France: as President, will Sarkozy abolish same-sex “marriage”?

As was generally expected, the local elections have ended with a desaster for François Hollande’s Socialist Party, and it now seems definitely unlikely that the President will get a second term. This raises the question whether, if Hollande’s pre-decessor Nicolas Sarkozy will also be his successor, he will abrogate the law introducing same-sex “marriage”, a.k.a “loi Taubira”, which was the most unpopular measure to have been adopted under the current President’s aegis.

It would be the first time in Europe that a country having introduced same-sex “marriage” abolishes it again. But then, it is bound to happen one day, so why not get accustomed to the thought? Same-sex “marriage” is contrary to the nature of that institution, therefore it was never going to survive for long.

Nicolas Sarkozy has stated in November 2014 that as the country’s next President, he would “re-write the ‘loi Taubira’ from top to bottom (see this link, which includes a video), which some have interpreted as meaning that he plans to abolish it.
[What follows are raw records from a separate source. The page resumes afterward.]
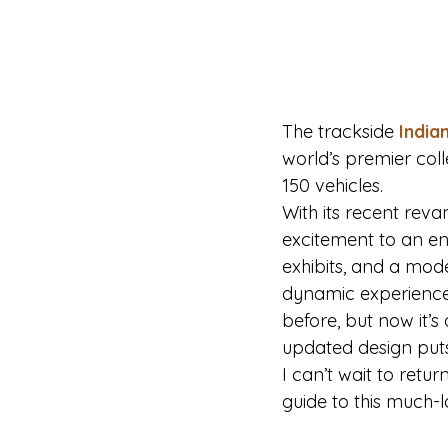
The trackside 
India
world’s premier coll
150 vehicles.
With its recent re
excitement to an en
exhibits, and a mode
dynamic experience
before, but now it’
updated design puts 
I can’t wait to retu
guide to this much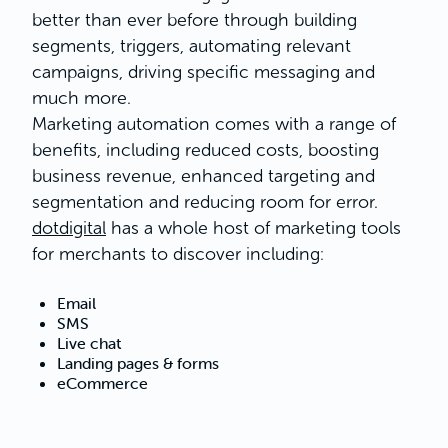
better than ever before through building
segments, triggers, automating relevant
campaigns, driving specific messaging and
much more.
Marketing automation comes with a range of
benefits, including reduced costs, boosting
business revenue, enhanced targeting and
segmentation and reducing room for error.
dotdigital
has a whole host of marketing tools
for merchants to discover including:
Email
SMS
Live chat
Landing pages & forms
eCommerce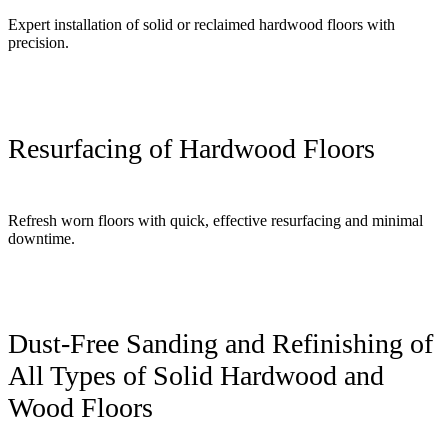
Expert installation of solid or reclaimed hardwood floors with
precision.
Resurfacing of Hardwood Floors
Refresh worn floors with quick, effective resurfacing and minimal
downtime.
Dust-Free Sanding and Refinishing of
All Types of Solid Hardwood and
Wood Floors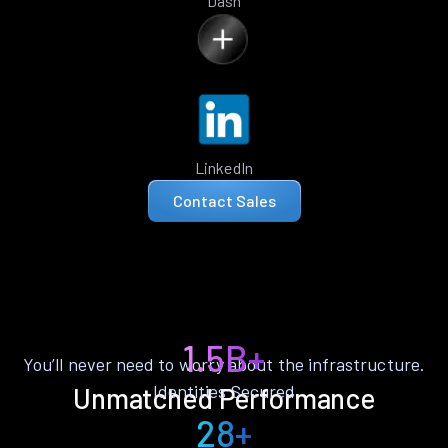
Dash
LinkedIn
Contact Sales
1.5B+
You’ll never need to worry about the infrastructure.
Identities Secured
Unmatched Performance
28+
Tonight’s electoral results indicate that this expectation has not prevented the electorate from giving him a huge victory. Quite on the contrary, this may have been one of the reasons for his success.

Some supporters of same-sex “marriage” say pre-emptively that, once introduced, it cannot any more be abolished. But that is of course nonsense.  First, because the “loi Taubira” has itself abolished laws that, reflecting the natural purpos of marriage, had been in force for a much longer time, and were deeper rooted in human nature, than the fashionable absurdity of “marriages” between persons of the same sex. Secondly, because the “demand” for same-sex “marriages” is so small that, if abolished, they will not missed by hardly anyone. The question is not whether many people ae asking for same-sex “marriage”, but whether society can go on existing without a sound understanding of what marriage is, and which purposes it serves.

More interesting than the question whether same-sex “marriage” can be abolished is whether it can be abolished retroactively, i.e. with the effect of invalidating all same-sex “marriages” that have been concluded in the meantime.

La Manif pour Tous, which is the most visible of all civil society movements in France to have opposed the “loi Taubira”, has consistently claimed for the abrogation of that law – but without retroactive effect. However, this may be due to political strategy rather than to fundamental legal or moral reasons. In any case, what is important in this context is not the social entitlements that the (not very numerous) same-sex married couples may have accumulated as a result of their “marriages”, but the name and status given to their relationship, which is an obscene and insulting mockery of the real families that are building the nation’s future. Thus, a possible compromise solution would be to leave the same-sex wannabe “spouses” with their social benefits, but clarify that they are not any more to be considered as “married”.